Employees are “back in charge” – how will your company respond?
Recruitment is a game that obviously requires active participation from two parties. Just like many interactions, the balance of power is not always equal.
It can be easy to assume that the recruiter may hold the bulk of the power in this relationship, but is that always the case? A new survey suggests otherwise.
Following years of uncertainty in the job market, there has been a shift in power and employees are now “back in charge”.
InterviewStream, a video interviewing solutions firm catering to the recruitment sector, published the results of its recent 'Talent Acquisition and Technology Benchmark Survey'. While focusing on the impact of technology in modern recruiting processes, the survey highlights some of the biggest challenges HR professionals around the world currently face in the recruitment and selection of candidates.
The findings apply to organisations in practically any sector, and recruiters would be wise to heed some of the most pertinent insights from the survey.
Company branding is crucial in the hiring process
When screening candidate resumes and conducting interviews, a lot of emphasis is placed on the applicant's personal 'brand' and how they present themselves to prospective employers. However, portraying a positive and accurate image of your company to candidates is just as, if not more, important.

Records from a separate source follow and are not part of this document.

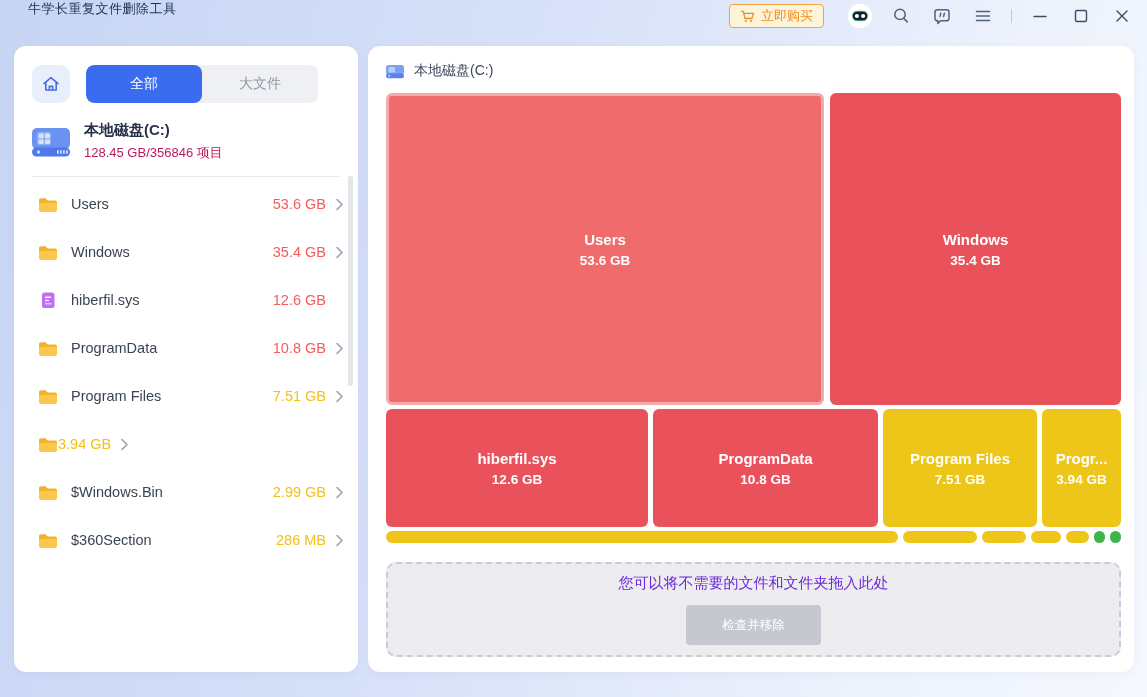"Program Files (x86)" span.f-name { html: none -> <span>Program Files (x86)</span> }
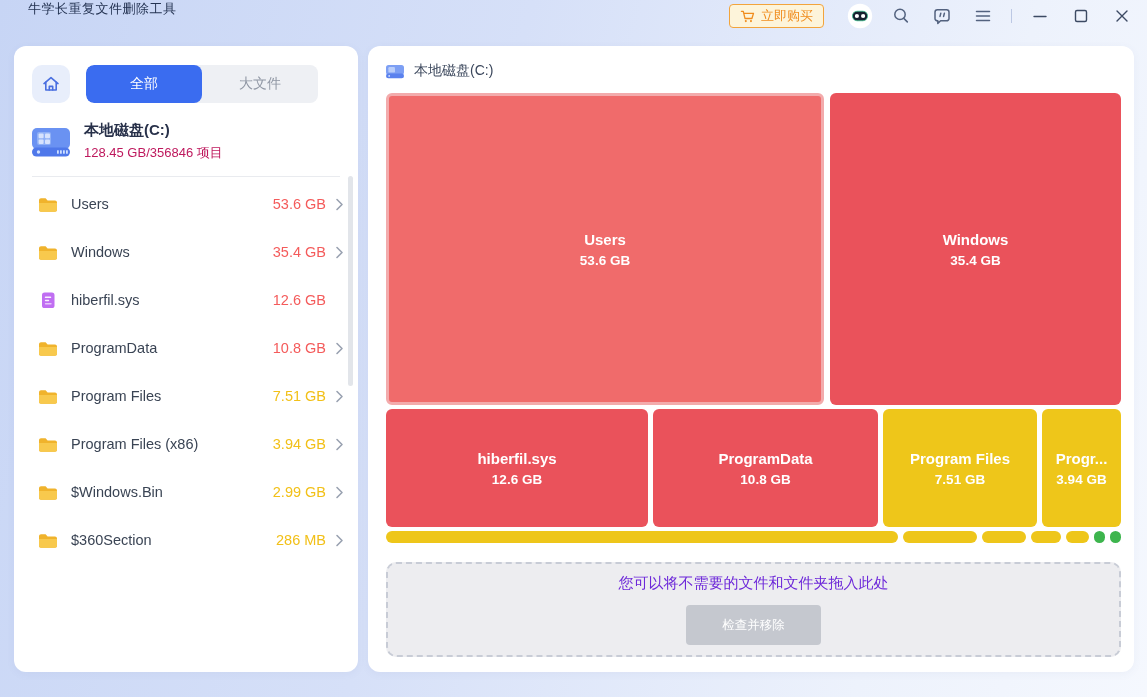"Servyou" div.f-row { html: none -> <div> <span> <svg> <path></path> <path></path> </svg> </span> <span>Servyou</span> <span>196 MB</span> <span> <svg> <path></path> </svg> </span> </div> }
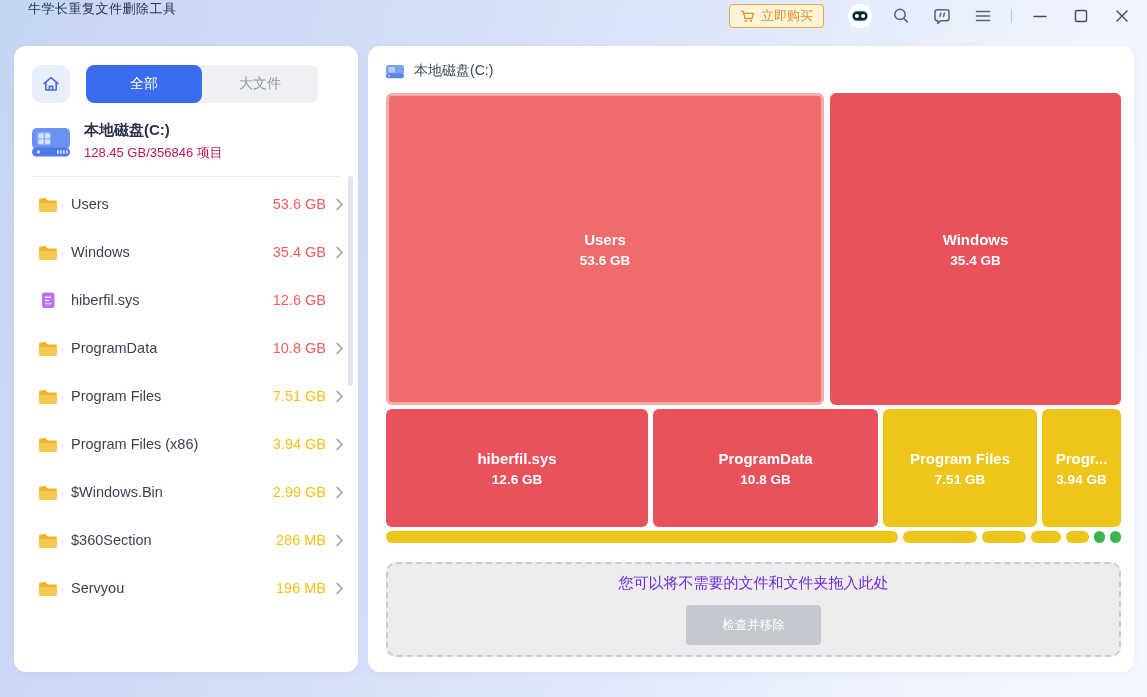"您可以将不需要的文件和文件夹拖入此处" .dz-hint { color: #6d28d9 -> #7f1d1d; font-size: 15px -> 10px }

This is because conveying a false image of your organisation, its brand and its culture can be devastating to your employee retention efforts. According to the survey, almost a third (31 per cent) of respondents said they have lost employees within their first year on the job because the organisation and the role “didn't live up to the image portrayed during the interview process”.
A December 2013 Hays survey of Australian employees yielded similar findings. In Hays' survey, more than half (54 per cent) of Australian job seekers said they would quit an organisation if it “[failed] to deliver on recruitment or marketing promises”.
“These results highlight the importance of making sure a company's reputation is based on reality, and that this reality is communicated clearly in the recruitment process,” said Nick Deligiannis, managing director of Hays Australia and New Zealand.
“Hollow words have the potential to undermine a business and its brand so it's important that employees can identify with an organisation's values and use them to guide their decision making.”
Portraying a misleading image of your company to prospective candidates, in an attempt to present it in the best light possible, can therefore prove detrimental to your bottom line if you're constantly having to replace departing employees.
Recruiters are increasingly time poor
Anyone working in the recruitment sphere will know it's an incredibly time-poor line of work – and according to InterviewStream's survey, this isn't going to change any time soon.
More than half of respondents said their biggest concern now is the “lack of time to source and screen potential candidates”. The constant pressure of having to meet tight deadlines can certainly impact on the decision-making ability of recruiters.
This finding is in line with a CareerBuilder survey conducted in March 2014, which revealed that only 38 per cent of employers “continuously recruit” despite the ongoing issue of talent shortages. Of those that don't recruit on a regular basis, the main roadblock was time, with 46 per cent of respondents reporting this challenge.
Even with such time pressures on their shoulders, recruiters have to ensure they are making the best hiring decisions possible. So what are some of the solutions on offer?
Using Assessment tools to assist with recruitment success
Recruitment should never be a rush job. However, specialised hiring initiatives such as using psychometric assessments can help make timely, informed decisions.
Taking a holistic look at candidates to delve into their personality and cognitive ability is becoming a bigger priority than ever. In contrast to technical skills and qualifications, personality can be incredibly difficult to measure.
Using personality assessments is one way of gauging how successful a candidate will be in the role.